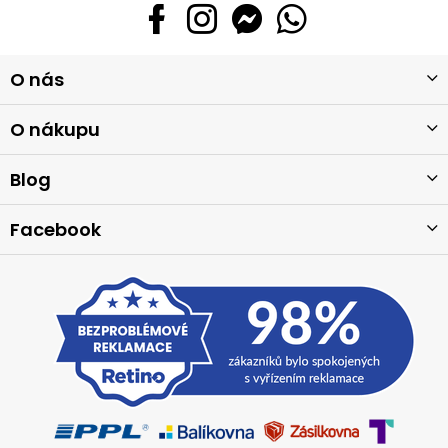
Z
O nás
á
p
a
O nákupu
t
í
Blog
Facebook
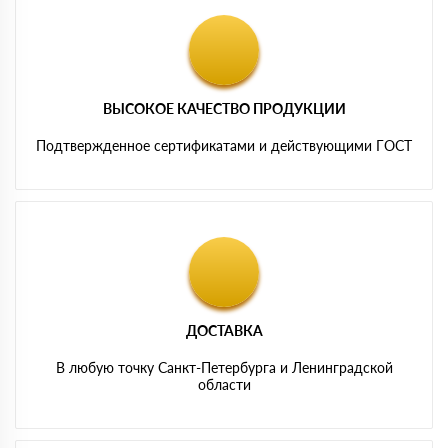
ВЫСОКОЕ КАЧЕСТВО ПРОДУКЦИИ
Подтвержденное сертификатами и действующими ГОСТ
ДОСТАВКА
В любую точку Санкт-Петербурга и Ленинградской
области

--

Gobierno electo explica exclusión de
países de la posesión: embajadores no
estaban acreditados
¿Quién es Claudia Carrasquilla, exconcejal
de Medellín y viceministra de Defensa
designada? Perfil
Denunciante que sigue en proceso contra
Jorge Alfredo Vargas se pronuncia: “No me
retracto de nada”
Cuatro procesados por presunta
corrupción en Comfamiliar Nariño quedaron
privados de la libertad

Exercise instructions: Pull out each line of the data above that contains the word "Comfamiliar".

Answer to this problem:
corrupción en Comfamiliar Nariño quedaron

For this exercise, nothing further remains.